*** Block opens ***

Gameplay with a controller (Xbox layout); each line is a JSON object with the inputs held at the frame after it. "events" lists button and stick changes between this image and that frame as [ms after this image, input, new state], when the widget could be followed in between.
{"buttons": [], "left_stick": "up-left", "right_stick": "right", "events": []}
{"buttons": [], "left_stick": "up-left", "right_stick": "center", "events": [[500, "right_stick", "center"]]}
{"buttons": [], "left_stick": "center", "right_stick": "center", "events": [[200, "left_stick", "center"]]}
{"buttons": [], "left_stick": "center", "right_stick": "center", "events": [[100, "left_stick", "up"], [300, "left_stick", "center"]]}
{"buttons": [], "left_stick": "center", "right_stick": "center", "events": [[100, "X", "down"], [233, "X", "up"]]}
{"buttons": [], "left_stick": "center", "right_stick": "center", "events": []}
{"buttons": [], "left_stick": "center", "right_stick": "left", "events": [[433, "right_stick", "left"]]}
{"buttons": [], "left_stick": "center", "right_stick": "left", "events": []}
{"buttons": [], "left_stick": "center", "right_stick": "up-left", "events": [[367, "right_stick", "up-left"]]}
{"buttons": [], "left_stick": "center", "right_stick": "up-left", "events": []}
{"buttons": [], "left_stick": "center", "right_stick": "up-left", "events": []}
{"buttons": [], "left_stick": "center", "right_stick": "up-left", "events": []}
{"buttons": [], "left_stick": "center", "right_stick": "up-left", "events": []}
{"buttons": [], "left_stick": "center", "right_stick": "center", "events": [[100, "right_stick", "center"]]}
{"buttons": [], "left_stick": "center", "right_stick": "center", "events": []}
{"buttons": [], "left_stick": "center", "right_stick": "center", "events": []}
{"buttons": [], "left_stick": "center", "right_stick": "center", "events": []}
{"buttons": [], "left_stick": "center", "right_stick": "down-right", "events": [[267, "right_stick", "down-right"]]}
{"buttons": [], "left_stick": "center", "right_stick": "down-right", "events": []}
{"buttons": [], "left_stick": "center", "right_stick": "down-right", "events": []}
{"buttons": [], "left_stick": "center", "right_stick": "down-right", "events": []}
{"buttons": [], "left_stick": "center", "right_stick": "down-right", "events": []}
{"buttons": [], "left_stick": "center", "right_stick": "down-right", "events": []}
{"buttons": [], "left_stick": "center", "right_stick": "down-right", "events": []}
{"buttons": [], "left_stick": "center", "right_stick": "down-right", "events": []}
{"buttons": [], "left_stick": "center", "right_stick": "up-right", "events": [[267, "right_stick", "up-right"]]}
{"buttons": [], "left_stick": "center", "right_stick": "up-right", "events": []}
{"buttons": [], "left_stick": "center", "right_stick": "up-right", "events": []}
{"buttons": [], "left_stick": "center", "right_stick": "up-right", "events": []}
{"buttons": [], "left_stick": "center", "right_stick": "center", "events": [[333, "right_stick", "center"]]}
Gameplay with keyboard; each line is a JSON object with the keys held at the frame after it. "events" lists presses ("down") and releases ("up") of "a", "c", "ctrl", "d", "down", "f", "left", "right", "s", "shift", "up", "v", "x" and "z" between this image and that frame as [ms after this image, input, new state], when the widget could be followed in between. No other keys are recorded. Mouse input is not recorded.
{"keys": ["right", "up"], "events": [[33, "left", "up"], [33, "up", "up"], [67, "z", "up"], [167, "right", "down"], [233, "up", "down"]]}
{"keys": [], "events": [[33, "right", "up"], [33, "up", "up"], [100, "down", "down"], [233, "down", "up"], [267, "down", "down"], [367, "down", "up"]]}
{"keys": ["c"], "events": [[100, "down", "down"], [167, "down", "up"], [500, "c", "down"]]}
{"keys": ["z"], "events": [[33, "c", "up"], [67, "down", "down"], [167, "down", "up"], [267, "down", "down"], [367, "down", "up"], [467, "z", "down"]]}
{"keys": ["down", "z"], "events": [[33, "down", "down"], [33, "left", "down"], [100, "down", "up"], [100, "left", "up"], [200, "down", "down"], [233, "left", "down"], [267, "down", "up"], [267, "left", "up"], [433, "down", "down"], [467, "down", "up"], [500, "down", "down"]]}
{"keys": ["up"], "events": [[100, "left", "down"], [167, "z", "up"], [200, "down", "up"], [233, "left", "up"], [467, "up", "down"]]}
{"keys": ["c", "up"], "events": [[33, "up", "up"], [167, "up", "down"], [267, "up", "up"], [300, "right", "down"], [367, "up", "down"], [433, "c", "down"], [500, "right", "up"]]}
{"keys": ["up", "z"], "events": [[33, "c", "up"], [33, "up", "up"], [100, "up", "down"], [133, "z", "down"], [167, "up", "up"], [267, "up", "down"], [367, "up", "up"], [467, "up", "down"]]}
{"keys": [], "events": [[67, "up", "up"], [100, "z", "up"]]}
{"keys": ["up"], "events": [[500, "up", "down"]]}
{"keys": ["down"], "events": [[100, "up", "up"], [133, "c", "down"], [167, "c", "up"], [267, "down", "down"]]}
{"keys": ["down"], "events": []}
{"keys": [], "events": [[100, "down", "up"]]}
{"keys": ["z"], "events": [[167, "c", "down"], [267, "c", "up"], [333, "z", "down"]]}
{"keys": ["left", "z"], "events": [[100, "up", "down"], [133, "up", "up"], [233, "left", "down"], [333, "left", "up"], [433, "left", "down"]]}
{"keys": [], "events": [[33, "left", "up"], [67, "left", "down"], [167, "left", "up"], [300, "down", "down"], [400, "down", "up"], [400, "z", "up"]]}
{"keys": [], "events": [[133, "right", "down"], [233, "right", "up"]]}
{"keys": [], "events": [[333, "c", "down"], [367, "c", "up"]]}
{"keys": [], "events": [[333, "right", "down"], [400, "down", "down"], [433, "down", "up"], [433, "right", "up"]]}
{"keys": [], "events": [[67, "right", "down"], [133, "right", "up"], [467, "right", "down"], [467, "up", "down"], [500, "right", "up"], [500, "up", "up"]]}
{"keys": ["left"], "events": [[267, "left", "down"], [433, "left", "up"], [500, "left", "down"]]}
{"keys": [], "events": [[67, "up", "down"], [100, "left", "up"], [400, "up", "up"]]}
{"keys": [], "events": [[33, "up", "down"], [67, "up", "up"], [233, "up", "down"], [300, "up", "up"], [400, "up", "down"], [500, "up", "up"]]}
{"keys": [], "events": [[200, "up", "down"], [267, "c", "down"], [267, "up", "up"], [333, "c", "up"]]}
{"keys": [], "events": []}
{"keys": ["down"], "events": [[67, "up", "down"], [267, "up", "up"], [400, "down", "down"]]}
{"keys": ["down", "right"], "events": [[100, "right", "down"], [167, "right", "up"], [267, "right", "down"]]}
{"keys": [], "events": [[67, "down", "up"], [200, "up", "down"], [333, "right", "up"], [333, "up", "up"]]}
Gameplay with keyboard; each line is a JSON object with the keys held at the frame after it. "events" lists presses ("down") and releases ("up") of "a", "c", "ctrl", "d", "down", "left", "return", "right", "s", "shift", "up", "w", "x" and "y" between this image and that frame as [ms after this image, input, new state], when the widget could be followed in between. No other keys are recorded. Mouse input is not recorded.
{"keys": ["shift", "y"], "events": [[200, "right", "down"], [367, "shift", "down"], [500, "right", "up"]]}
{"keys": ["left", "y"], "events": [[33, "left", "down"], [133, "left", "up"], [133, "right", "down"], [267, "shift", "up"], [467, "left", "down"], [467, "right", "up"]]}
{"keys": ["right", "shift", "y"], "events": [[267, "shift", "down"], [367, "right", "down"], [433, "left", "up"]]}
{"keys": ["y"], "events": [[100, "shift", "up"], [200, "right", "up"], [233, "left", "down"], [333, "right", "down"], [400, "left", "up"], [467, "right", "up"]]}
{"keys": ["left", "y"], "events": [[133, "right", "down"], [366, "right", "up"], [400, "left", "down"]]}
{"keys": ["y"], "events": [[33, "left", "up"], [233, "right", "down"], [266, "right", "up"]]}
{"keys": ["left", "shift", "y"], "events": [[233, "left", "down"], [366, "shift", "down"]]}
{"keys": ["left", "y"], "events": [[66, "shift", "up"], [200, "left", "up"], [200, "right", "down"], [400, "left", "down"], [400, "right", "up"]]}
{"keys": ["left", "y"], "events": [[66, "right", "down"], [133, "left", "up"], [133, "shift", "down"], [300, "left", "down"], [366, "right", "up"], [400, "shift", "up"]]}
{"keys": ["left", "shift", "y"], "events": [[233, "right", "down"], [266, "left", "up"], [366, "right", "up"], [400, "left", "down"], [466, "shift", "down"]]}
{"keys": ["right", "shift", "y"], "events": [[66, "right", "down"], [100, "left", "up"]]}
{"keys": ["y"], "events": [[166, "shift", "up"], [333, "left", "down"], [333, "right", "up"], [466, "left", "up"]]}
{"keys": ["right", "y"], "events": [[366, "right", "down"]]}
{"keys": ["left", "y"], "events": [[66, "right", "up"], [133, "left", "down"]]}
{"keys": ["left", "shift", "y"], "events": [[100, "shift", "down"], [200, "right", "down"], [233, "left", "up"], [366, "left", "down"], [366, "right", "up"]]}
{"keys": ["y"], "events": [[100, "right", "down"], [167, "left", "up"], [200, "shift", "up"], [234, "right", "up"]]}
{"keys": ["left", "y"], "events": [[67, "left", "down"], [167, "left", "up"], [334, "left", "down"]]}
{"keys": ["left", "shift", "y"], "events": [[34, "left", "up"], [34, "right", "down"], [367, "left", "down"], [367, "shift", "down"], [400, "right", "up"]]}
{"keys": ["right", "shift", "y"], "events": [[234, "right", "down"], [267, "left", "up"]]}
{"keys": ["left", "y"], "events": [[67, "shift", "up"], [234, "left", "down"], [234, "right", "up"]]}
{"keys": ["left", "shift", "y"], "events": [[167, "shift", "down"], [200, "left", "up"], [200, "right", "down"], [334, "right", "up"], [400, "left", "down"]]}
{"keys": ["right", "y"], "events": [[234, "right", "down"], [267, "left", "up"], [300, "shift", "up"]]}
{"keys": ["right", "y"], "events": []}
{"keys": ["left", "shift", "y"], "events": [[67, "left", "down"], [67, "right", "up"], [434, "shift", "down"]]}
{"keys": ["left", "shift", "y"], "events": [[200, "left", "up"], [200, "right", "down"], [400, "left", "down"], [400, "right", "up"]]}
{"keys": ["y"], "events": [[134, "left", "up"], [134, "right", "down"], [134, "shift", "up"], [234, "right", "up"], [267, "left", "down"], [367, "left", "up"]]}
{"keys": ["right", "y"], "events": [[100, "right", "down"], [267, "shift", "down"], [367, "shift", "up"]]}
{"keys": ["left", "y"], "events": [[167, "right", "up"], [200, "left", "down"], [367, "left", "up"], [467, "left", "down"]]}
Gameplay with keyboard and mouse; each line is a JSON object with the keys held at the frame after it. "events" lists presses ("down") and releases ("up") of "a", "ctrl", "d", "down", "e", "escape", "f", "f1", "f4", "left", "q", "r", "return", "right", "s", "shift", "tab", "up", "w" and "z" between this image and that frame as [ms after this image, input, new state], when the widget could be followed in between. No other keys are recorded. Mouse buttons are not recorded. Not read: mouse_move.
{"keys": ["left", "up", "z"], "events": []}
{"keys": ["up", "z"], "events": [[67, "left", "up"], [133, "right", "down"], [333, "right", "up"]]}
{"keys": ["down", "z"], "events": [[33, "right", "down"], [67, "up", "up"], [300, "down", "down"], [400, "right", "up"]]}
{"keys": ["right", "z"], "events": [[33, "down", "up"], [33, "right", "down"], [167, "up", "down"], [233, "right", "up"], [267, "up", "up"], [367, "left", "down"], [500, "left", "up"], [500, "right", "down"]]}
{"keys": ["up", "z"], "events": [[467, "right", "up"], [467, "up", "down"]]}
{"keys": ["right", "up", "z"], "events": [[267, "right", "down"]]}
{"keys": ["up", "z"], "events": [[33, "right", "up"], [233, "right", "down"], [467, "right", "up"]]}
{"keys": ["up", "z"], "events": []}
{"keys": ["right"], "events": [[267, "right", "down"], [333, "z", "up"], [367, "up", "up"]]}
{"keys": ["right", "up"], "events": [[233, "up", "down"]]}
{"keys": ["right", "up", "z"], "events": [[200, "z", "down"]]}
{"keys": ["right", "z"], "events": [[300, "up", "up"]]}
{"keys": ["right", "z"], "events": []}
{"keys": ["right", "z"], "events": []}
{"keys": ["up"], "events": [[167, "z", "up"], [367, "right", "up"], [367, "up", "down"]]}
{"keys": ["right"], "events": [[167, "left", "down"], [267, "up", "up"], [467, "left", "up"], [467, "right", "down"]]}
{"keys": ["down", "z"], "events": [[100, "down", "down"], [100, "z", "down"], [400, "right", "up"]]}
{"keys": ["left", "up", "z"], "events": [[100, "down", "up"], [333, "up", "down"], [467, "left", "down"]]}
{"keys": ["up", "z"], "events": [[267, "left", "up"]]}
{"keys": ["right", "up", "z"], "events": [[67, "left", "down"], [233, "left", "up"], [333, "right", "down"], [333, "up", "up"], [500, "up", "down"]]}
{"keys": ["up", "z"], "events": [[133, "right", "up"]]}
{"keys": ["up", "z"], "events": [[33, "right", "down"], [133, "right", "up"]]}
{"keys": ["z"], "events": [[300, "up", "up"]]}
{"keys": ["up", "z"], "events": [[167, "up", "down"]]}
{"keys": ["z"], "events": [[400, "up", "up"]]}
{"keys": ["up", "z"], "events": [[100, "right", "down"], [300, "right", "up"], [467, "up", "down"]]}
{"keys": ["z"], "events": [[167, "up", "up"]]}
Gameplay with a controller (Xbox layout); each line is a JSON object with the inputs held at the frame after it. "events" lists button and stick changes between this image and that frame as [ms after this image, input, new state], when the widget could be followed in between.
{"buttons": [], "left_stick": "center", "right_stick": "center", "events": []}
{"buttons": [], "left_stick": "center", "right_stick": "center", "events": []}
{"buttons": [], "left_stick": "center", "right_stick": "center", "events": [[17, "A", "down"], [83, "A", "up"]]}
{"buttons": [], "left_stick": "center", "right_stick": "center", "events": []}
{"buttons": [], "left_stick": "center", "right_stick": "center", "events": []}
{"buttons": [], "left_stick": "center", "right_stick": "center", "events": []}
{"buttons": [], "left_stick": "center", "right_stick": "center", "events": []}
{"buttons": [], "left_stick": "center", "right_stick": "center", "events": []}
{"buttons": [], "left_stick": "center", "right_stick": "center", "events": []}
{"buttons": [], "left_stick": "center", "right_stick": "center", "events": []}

*** Block closes ***

--- Description of the task ---
Whenever a line of the data holds the string "return", pick that line out.

--- Task result ---
Gameplay with keyboard; each line is a JSON object with the keys held at the frame after it. "events" lists presses ("down") and releases ("up") of "a", "c", "ctrl", "d", "down", "left", "return", "right", "s", "shift", "up", "w", "x" and "y" between this image and that frame as [ms after this image, input, new state], when the widget could be followed in between. No other keys are recorded. Mouse input is not recorded.
Gameplay with keyboard and mouse; each line is a JSON object with the keys held at the frame after it. "events" lists presses ("down") and releases ("up") of "a", "ctrl", "d", "down", "e", "escape", "f", "f1", "f4", "left", "q", "r", "return", "right", "s", "shift", "tab", "up", "w" and "z" between this image and that frame as [ms after this image, input, new state], when the widget could be followed in between. No other keys are recorded. Mouse buttons are not recorded. Not read: mouse_move.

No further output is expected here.